Stated problem – Repeat word for word the portion of the thankful list below, starting at "We're thankful minimum" and ending at "ratings are down.".

Supplied passage –
————————

We're thankful for our country's troops.
We're thankful America dumped the 109th Congress.
We're thankful Rick Santorum will have more free time to find the WMD.
We're thankful we don’t have to go to war with the Secretary of Defense we had.
We're thankful for "red state values," like protecting reproductive rights, supporting stem cell research, and rejecting discrimination.
We're thankful Sen. James Inhofe (R-OK), who calls climate change the "greatest hoax ever perpetrated on the American people," will no longer chair the Senate environmental committee.
We're thankful that Matt Drudge does not rule our world.
We're thankful Al Gore helped the country face the inconvenient truth.We're thankful Bill O'Reilly does not resort to name calling - well, besides labeling the Progress Report/ThinkProgress as "far left loons," "kool-aid zombies," "hired guns," "vile," "haters," a "far left smear website," and "a very well-oiled, effective character assassination machine."
We're thankful minimum wage ballot initiatives passed in six states.
We're thankful the Dixie Chicks aren't ready to make nice.
We're thankful Ted Haggard bought the meth but never used it.
We're thankful for the 100,000 readers who responded to our Tell the Truth About 9/11 campaign.
We're thankful for "the Google" and "the email" (and the "series of tubes" that make them possible) -- but not iPods, which are endangering our nation.
We're thankful Maf54 isn't online right now.
We're thankful people send us Jack Abramoff's email.
We're thankful Keith Olbermann's ratings are up and Bill O'Reilly's ratings are down.

————————

Given information –
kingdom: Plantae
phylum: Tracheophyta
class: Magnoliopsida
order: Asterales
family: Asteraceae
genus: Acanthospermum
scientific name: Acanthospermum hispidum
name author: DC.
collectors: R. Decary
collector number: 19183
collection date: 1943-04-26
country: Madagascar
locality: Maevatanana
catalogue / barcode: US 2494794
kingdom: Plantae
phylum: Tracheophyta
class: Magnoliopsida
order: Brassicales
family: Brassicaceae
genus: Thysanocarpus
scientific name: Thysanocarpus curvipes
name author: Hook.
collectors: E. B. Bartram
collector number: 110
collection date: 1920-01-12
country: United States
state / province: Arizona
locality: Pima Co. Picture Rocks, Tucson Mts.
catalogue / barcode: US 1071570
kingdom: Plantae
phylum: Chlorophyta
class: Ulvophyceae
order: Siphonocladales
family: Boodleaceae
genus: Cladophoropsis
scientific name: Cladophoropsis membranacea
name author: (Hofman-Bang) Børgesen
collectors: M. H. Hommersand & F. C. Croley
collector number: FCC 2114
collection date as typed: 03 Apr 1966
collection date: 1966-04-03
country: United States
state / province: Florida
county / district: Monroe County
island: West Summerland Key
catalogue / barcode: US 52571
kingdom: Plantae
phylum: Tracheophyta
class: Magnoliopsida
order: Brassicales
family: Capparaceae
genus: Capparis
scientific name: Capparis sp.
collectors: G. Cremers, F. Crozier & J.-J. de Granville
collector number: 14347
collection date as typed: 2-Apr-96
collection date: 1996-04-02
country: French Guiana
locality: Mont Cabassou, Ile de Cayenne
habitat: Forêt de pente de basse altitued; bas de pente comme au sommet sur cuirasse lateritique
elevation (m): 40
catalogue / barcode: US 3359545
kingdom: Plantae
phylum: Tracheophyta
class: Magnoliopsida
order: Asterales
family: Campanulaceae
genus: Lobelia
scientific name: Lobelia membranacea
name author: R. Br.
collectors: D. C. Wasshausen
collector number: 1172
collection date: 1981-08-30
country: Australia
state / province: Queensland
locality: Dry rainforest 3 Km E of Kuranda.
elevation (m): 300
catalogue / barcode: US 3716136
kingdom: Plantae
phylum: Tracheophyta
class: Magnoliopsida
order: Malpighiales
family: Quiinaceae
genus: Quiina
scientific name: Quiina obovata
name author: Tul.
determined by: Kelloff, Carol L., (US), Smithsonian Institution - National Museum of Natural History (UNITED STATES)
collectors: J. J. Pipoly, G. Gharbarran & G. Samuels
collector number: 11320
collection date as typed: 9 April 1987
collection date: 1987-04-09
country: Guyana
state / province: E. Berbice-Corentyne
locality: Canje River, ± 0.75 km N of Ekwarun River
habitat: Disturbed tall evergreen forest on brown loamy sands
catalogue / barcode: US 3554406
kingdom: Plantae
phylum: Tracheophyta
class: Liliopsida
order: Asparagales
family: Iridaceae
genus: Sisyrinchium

————————

Complete response –
We're thankful minimum wage ballot initiatives passed in six states.
We're thankful the Dixie Chicks aren't ready to make nice.
We're thankful Ted Haggard bought the meth but never used it.
We're thankful for the 100,000 readers who responded to our Tell the Truth About 9/11 campaign.
We're thankful for "the Google" and "the email" (and the "series of tubes" that make them possible) -- but not iPods, which are endangering our nation.
We're thankful Maf54 isn't online right now.
We're thankful people send us Jack Abramoff's email.
We're thankful Keith Olbermann's ratings are up and Bill O'Reilly's ratings are down.